SELECTION
Tag Archives: Santa Eulàlia de Riuprimer

What makes a priest write a charter?

Looking at the next week, I can already see that there will be no time for reading or writing or anything but marking, teaching and form-filling. Let me just first write some more about what I was working on over the summer, then, and then I’ll admit I’m too busy to blog for a short while. You’ve heard how I had something of an achievement blank patch and then got a hold of myself and read a lot of charters and came away with a new project (to add to all the old ones). This post is going to take one example of the kind of question that I found myself asking, robbed freely from my crazy notes files described in this earlier post. The questions that it raises, for me, are not maybe that new, but answering them would be, especially for this area, and I may have a way in.1 For now, however, the set-up.

The volumes of Calaixs 6 & 9 of the Arxiu Episcopal de Vic

Most of the tenth-century charters of the Arxiu Capitular de Vic, on a table in front of me in 2007.

LISTED ENTRIES
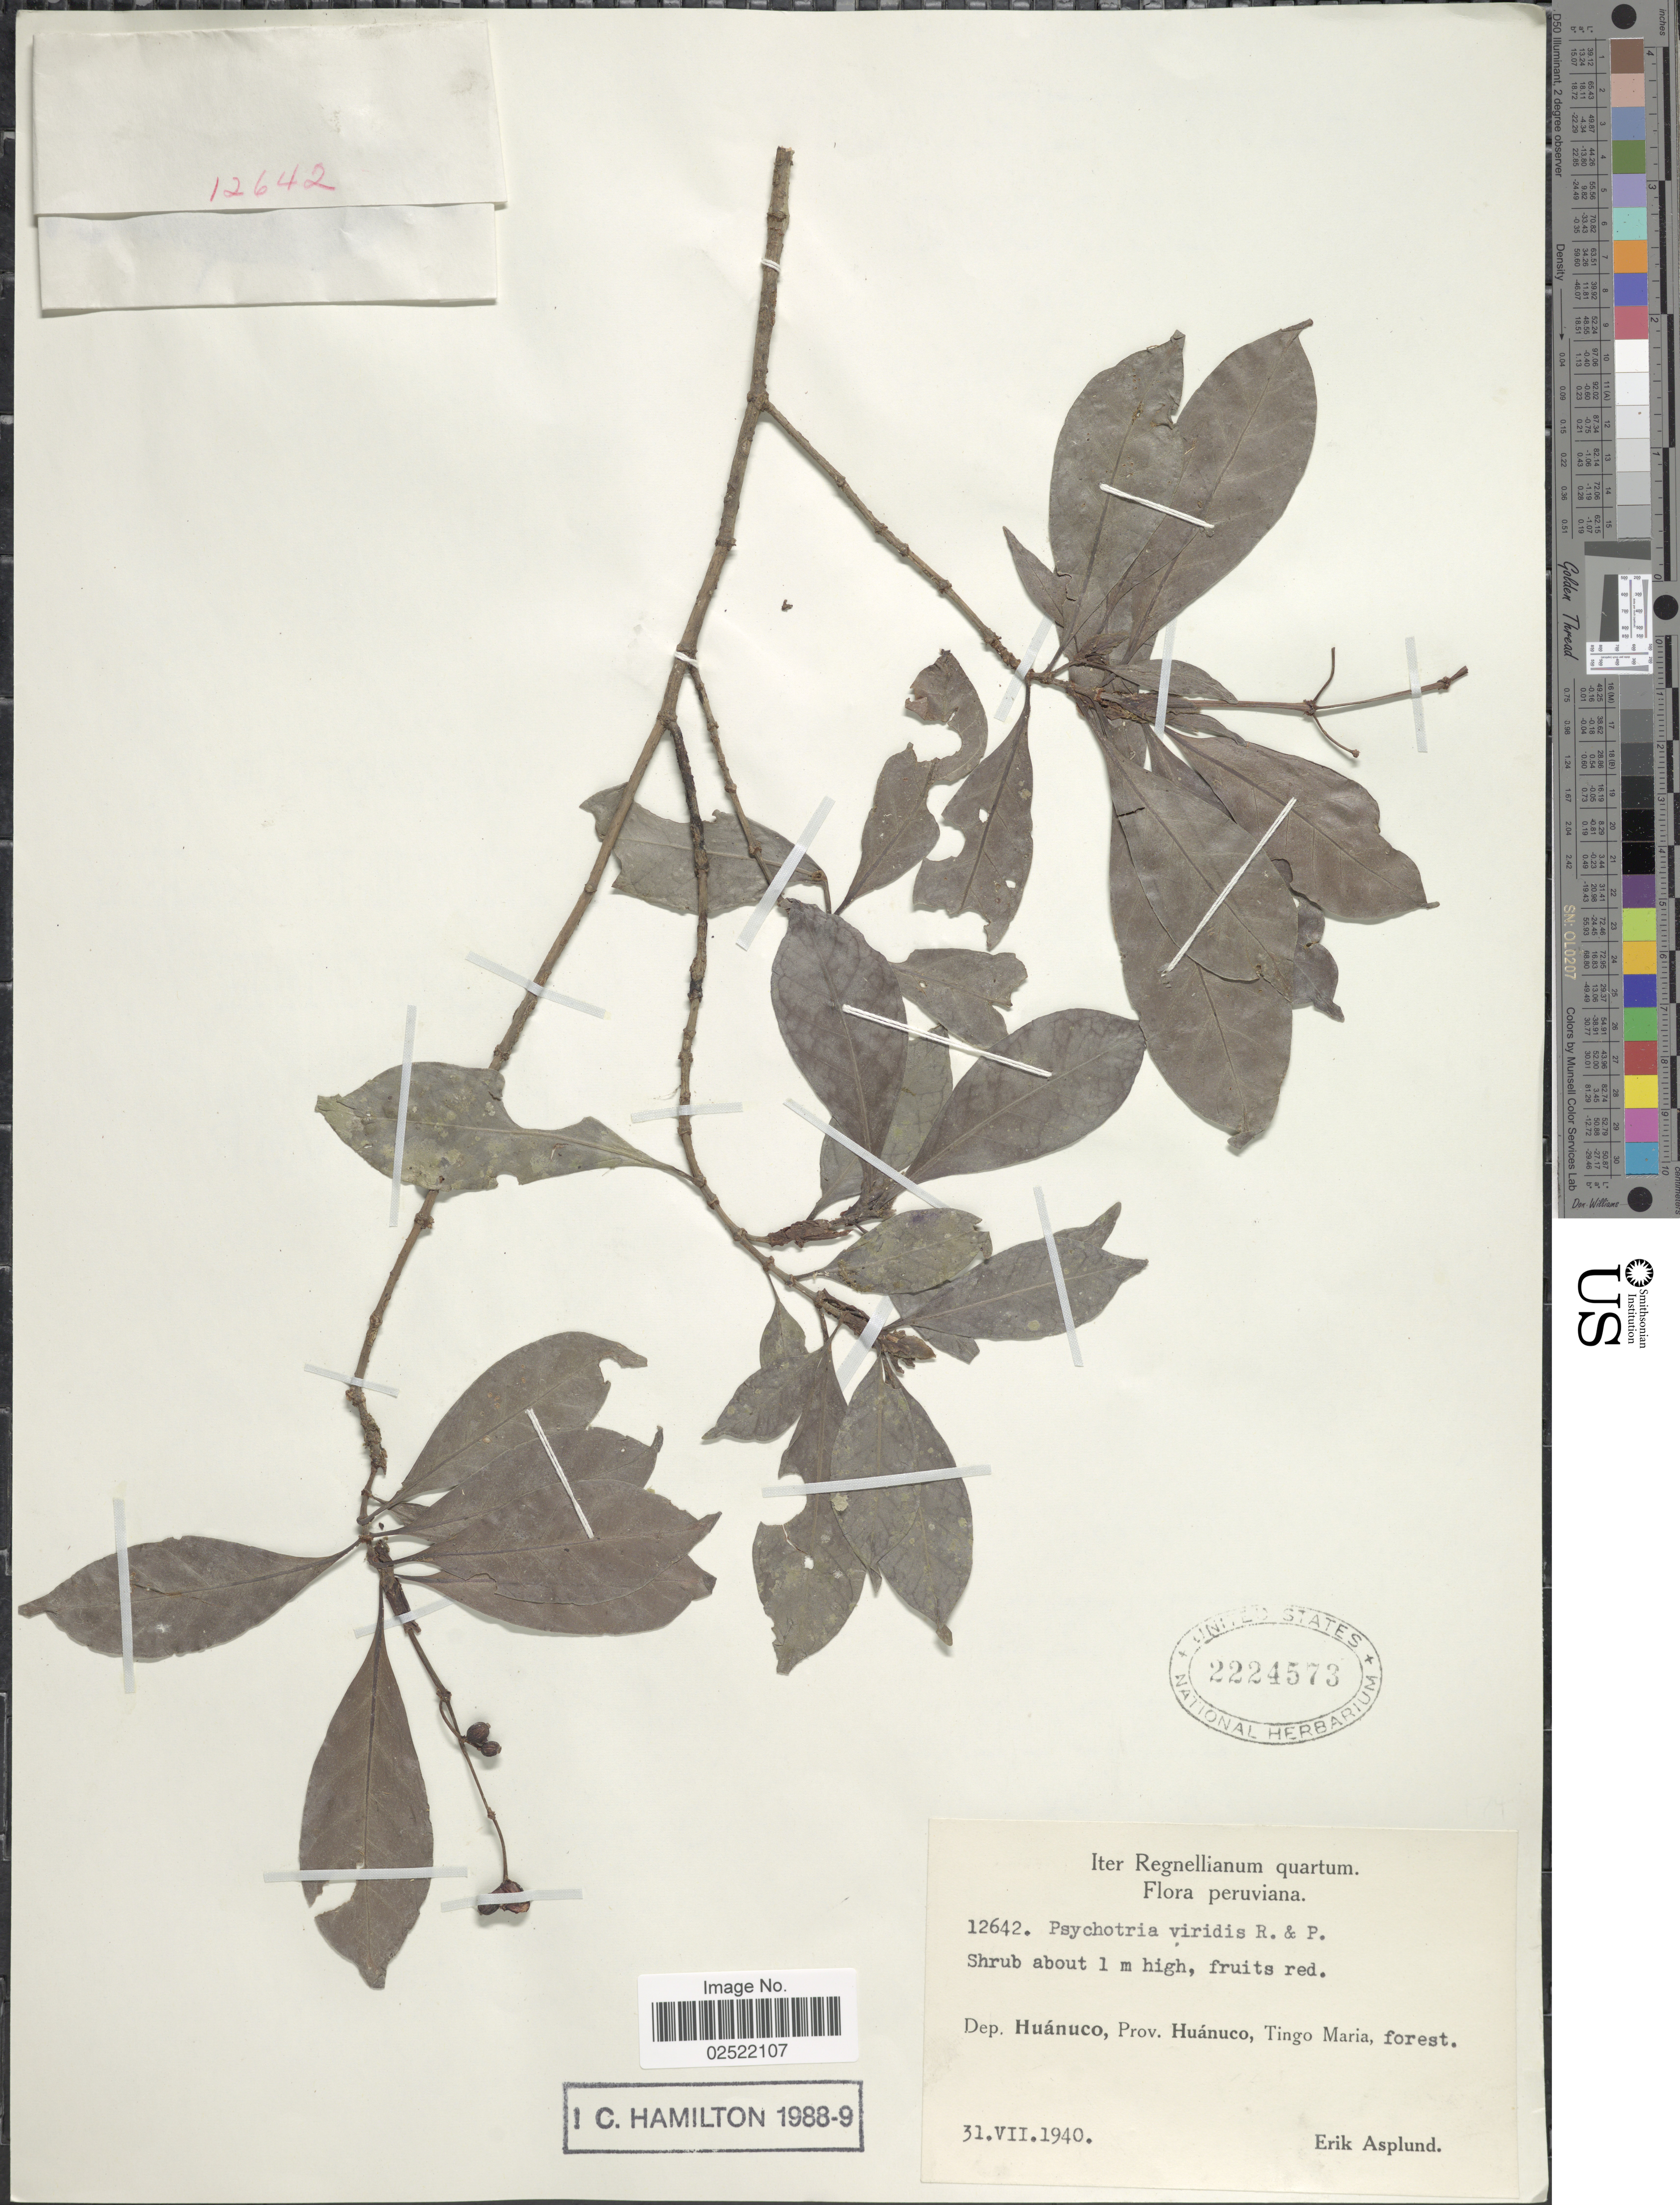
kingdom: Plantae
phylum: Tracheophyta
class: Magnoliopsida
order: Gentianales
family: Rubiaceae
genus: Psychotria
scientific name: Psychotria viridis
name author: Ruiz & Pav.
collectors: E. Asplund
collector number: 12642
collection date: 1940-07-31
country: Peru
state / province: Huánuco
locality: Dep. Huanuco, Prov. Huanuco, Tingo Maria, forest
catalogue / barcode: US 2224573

SHORT TASK
In the blog post, what does the writer expect to be doing in the coming week instead of reading or writing?

SOLUTION BELOW
Marking, teaching and form-filling.